Document Type

Article

Publication Date

1980

Abstract

In 1878 Cardaillac defined extradition as “the right for a State on the territory of which an accused or convicted person has take refuge, to deliver him up to another State wich has requisitioned his return and is competent to judge and punish him.” The term “extradition” was imported to the United States from France, where the decret-loi of Febraury 19, 1791, appears to be the first official document to have used the term. The term is not found in treaties or conventions until 1828. The Latin equivalent to extradition, “tradere”, is not found in early Latin works, but the comparable term “remittere”, which means to remit, is often employed. Thus, although the actual term “extradition” was not used until the late eighteenth century, the notion was extant, and equivalent or similar terms were not uncommon.
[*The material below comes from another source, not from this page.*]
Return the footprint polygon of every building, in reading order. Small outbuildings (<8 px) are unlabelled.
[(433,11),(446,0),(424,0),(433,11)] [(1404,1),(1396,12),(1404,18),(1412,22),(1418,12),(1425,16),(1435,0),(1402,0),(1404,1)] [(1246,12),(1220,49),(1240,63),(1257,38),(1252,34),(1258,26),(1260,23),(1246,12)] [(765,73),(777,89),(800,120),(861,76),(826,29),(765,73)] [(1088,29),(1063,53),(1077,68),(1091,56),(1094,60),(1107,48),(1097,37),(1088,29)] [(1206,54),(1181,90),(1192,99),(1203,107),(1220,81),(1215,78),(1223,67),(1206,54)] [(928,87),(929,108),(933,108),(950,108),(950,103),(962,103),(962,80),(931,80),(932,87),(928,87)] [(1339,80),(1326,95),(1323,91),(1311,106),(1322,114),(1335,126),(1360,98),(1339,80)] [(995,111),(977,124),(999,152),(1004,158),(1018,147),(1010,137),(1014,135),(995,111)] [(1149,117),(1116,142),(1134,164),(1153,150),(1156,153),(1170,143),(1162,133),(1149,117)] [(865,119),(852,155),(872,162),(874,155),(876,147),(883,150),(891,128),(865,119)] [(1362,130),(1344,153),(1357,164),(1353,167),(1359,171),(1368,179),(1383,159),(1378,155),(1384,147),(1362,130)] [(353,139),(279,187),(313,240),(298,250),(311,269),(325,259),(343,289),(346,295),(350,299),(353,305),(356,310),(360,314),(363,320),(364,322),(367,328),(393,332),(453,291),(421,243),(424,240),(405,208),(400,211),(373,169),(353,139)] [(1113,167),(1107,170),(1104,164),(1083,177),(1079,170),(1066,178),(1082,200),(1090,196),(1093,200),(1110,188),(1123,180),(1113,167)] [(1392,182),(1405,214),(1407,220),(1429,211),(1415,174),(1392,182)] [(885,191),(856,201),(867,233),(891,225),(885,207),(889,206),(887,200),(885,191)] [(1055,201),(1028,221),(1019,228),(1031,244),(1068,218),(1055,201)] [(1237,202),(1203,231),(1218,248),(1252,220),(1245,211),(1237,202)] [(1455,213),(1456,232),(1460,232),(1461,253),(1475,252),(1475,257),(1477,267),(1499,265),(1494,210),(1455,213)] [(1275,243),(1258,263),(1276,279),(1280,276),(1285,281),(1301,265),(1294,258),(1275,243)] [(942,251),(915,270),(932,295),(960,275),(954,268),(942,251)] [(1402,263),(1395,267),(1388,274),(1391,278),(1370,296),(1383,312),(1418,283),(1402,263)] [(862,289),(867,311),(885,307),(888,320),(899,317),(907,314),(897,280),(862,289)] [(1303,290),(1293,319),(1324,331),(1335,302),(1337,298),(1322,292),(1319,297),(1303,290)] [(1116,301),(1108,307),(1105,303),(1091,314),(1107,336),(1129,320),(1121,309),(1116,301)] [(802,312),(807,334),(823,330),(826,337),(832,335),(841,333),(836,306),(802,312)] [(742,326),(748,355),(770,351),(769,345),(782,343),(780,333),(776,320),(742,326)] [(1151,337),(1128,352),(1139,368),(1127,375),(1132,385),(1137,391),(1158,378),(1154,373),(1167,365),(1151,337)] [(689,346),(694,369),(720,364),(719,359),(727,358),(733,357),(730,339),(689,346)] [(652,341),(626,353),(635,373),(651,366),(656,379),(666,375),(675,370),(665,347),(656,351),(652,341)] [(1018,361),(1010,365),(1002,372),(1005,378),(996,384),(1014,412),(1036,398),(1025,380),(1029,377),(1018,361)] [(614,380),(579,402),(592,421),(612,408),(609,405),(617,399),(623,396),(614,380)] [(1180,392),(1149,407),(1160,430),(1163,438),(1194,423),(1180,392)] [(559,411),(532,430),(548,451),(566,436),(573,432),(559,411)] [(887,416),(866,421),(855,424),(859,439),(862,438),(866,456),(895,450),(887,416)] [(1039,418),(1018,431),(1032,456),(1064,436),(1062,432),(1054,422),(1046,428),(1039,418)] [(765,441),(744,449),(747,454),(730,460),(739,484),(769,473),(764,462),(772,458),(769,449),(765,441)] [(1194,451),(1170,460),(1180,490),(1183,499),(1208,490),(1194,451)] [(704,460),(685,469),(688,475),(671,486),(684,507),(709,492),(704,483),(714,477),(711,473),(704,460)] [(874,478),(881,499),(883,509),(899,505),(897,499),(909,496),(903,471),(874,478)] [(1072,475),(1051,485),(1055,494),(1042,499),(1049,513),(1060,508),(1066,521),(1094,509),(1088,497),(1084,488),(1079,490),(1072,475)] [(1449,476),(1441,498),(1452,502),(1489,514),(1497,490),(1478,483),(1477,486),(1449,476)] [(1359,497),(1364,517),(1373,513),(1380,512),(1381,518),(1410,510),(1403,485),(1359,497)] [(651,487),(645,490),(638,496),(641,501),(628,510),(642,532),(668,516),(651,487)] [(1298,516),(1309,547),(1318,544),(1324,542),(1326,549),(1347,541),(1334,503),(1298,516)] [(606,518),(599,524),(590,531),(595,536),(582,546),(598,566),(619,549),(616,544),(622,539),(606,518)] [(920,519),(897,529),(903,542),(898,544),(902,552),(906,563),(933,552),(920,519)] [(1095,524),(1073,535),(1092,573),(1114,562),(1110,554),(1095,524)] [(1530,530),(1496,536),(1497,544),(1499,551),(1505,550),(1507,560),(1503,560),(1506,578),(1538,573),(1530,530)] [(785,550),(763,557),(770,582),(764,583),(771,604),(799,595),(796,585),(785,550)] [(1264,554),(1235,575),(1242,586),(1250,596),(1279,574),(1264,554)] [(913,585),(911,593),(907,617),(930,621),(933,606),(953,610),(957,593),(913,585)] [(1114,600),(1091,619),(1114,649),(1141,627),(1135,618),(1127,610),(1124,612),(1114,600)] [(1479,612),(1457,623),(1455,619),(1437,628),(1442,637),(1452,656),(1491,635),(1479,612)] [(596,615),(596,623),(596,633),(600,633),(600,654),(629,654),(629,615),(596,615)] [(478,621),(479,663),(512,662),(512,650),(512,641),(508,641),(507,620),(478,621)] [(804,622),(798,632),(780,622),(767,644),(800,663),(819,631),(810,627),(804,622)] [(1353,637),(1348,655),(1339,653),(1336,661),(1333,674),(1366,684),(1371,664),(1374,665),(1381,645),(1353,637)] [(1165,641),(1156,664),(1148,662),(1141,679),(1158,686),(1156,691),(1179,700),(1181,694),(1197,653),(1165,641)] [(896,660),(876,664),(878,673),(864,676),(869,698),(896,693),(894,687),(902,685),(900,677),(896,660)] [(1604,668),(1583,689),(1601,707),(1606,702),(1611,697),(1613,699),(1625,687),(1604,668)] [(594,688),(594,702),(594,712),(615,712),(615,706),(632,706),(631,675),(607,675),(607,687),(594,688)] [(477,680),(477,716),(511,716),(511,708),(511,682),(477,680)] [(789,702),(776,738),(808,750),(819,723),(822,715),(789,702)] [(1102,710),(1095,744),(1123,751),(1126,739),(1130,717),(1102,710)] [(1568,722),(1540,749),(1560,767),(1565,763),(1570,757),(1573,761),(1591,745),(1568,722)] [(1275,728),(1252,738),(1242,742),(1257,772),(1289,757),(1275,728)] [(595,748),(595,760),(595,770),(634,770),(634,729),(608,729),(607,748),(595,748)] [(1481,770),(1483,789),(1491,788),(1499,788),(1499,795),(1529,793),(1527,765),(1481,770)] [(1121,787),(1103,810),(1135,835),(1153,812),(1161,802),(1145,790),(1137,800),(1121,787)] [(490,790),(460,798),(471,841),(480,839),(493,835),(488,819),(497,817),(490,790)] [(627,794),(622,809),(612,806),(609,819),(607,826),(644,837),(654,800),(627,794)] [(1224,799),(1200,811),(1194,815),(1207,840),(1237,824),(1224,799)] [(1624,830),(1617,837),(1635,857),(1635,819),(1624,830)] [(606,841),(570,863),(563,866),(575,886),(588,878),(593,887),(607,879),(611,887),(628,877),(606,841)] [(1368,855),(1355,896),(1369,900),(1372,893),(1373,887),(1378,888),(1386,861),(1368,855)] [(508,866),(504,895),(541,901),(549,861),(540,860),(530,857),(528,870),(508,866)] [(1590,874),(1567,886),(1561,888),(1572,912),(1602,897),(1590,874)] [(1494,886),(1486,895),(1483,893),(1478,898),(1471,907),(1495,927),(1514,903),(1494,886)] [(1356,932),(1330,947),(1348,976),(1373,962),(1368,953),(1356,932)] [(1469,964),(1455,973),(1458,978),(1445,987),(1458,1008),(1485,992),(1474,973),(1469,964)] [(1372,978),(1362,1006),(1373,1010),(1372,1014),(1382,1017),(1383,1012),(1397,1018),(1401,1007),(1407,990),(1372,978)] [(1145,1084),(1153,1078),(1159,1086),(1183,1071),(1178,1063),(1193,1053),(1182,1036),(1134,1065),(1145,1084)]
This study is a comparative analysis of the international law of extradition as applied through the general extradition law of the United States and France. It will compare each country’s approach to and attitude toward the phenomenon of extradition in a systematic analysis of the United States-French Treaty of Extradition.

Extradition is an extremely technical process that requires precision and cooperation between two sovereign systems, often different in fundamental legal theory and procedure. An extradition treaty represents an attempt by diplomatic and legal means to establish this process so that the two sovereign states can cooperate in rendering fugitive criminals to one another. It strives to accomplish this goal without seeming to diminish either party’s sovereignty or to bypass or demean either’s institutions, processes, or basic theories of criminal justice.

Publication Citation

13 Vand. J. Transnat'l L. 653 (1980).